Program Terbaru: Bantuan Subsidi Upah Tahap 1 ke 2,45 Juta Pekerja Sudah Cair! Segera Cek Rekening
Bantuan Subsidi Upah Tahap 1 ke 2,45 Juta Pekerja Sudah Cair! Segera Cek Rekening
JAKARTA – Menteri Ketenagakerjaan, Yassierli, mengungkapkan bahwa penyaluran Bantuan Subsidi Upah (BSU) pada tahap pertama telah mencapai 2,45 juta penerima. Angka ini diumumkan setelah data yang terverifikasi mencapai 3,69 juta orang. Proses distribusi ke 1,24 juta peserta lainnya masih berlangsung, akan dilakukan secara bertahap pada bulan Juni hingga Juli.
Pelaksanaan dan Tujuan BSU
Bantuan ini ditujukan untuk meningkatkan daya beli masyarakat, terutama bagi para pekerja yang gajinya tidak melebihi Rp3,5 juta atau upah minimum provinsi (UMP).
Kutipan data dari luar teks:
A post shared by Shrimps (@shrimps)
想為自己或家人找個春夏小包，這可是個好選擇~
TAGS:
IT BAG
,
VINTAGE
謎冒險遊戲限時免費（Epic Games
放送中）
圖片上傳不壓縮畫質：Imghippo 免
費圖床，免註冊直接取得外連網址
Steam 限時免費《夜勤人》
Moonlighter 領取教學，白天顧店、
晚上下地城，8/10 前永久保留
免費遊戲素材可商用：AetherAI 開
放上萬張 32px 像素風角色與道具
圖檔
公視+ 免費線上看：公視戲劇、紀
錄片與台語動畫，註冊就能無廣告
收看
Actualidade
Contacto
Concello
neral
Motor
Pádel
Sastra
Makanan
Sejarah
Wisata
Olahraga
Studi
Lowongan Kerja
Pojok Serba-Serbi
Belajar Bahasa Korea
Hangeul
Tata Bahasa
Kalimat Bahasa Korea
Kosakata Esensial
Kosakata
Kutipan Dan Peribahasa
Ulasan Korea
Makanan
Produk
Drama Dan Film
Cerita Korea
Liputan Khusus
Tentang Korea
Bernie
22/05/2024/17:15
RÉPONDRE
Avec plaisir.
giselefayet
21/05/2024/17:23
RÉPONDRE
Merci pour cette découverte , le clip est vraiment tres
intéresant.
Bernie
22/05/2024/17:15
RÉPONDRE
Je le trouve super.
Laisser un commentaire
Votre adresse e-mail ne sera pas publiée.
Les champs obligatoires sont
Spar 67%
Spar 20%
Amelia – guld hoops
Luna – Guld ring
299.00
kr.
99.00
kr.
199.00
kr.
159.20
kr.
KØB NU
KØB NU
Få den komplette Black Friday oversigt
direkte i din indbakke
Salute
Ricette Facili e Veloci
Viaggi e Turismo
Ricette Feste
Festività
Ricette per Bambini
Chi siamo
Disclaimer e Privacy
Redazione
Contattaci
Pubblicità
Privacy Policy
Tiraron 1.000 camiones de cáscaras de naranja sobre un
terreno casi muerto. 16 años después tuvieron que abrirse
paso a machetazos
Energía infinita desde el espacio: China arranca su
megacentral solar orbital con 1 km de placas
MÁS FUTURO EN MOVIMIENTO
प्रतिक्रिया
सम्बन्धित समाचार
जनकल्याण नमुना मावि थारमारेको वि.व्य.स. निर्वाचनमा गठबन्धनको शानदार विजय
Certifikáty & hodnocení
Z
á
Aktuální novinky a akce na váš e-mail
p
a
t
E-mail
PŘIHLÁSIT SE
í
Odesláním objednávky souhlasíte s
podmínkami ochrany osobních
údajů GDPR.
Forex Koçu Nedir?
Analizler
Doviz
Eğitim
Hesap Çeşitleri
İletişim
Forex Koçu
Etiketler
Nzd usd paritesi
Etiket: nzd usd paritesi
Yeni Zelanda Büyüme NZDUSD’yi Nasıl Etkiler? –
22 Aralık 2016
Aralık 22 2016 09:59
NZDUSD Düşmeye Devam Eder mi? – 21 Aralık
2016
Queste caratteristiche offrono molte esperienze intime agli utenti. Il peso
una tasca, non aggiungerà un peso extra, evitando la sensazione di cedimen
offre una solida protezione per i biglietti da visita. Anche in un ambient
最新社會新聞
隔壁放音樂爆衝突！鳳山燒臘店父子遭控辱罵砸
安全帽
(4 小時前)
Yassierli menjelaskan bahwa BSU diberikan kepada peserta aktif BPJS Ketenagakerjaan hingga periode April 2025, dengan syarat tidak termasuk anggota Kepolisian, TNI, atau Aparatur Sipil Negara (ASN).
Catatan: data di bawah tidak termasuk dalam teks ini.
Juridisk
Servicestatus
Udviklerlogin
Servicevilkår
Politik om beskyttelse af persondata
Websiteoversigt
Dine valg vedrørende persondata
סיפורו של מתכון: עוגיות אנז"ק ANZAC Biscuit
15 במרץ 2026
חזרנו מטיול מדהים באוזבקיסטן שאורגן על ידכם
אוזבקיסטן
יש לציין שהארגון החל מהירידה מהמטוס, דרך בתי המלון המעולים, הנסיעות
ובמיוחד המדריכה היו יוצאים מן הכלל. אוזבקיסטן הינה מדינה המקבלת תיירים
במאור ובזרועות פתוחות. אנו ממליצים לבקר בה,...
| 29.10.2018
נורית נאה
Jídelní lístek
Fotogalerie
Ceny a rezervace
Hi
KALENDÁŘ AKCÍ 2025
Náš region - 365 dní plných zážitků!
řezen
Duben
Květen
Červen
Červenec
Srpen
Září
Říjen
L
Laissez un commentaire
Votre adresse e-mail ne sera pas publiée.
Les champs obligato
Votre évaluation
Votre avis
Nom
“BSU disalurkan melalui Bank BRI, Bank Mandiri, Bank BNI, Bank BTN, dan Bank BSI khusus untuk penerima yang berdomisili di Aceh. Kami mengantisipasi bagi yang tidak memiliki rekening Himbara, akan disalurkan melalui PT Pos Indonesia,” pungkasnya.
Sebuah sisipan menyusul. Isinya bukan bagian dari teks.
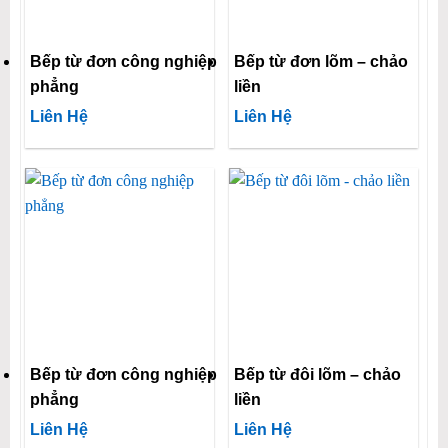
Bếp từ đơn công nghiệp
Bếp từ đơn lõm – chảo
phẳng
liền
Liên Hệ
Liên Hệ
Bếp từ đơn công nghiệp
Bếp từ đôi lõm – chảo
phẳng
liền
Liên Hệ
Liên Hệ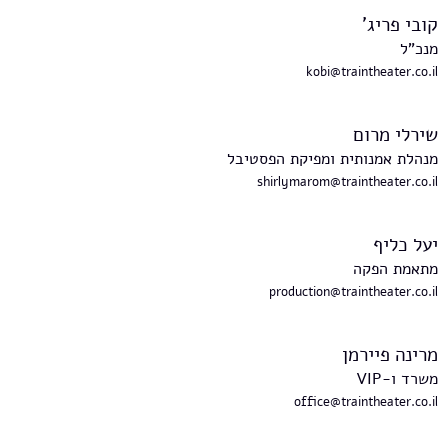
קובי פריג'
מנכ"ל
kobi@traintheater.co.il
שירלי מרום
מנהלת אמנותית ומפיקת הפסטיבל
shirlymarom@traintheater.co.il
יעל כליף
מתאמת הפקה
production@traintheater.co.il
מרינה פיירמן
משרד ו-VIP
office@traintheater.co.il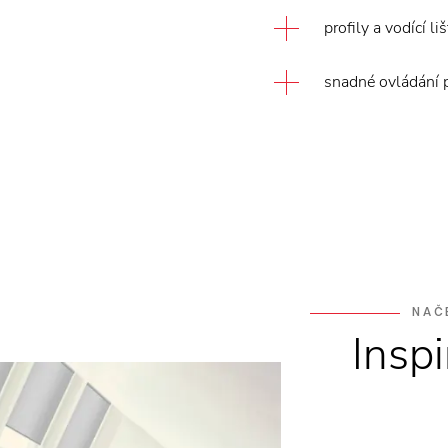
profily a vodící l
snadné ovládání 
NAČ
Insp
Saat ini, BPJS Ketenagakerjaan sedang melakukan validasi data untuk tahap selanjutnya. Menurut Yassierli, ada minimal 4,5 juta pekerja yang menjadi calon penerima BSU. “BPJS Ketenagakerjaan sudah menyampaikan data sebanyak 4,5 juta calon penerima dan saat ini sedang dalam proses verifikasi dan validasi,” tambahnya.
Bantuan Subsidi Upah tahap 2 berupa Rp600 ribu, dibayarkan dalam satu kali cairan untuk periode Juni-Juli. Pekerja yang memenuhi kriteria tetap akan menerima subsidi ini sekaligus, tanpa perlu menunggu pembagian tahap demi tahap.
Proses Validasi dan Penerimaan
Pada konferensi pers di Jakarta, Selasa (24/6/2025), Yassierli menyampaikan bahwa penerima BSU tahap 2 sedang dalam proses verifikasi. Ia menekankan bahwa BSU tahun ini diprioritaskan bagi peserta yang tidak mengikuti program keluarga harapan (PKH) sebelumnya.
Dengan total subsidi sebesar Rp600 ribu per orang, pemerintah berharap kebijakan ini memberikan dampak positif pada sektor ekonomi. Proses pencairan melalui BRImo dan Agen BRILink juga telah diatur untuk memudahkan akses para pekerja.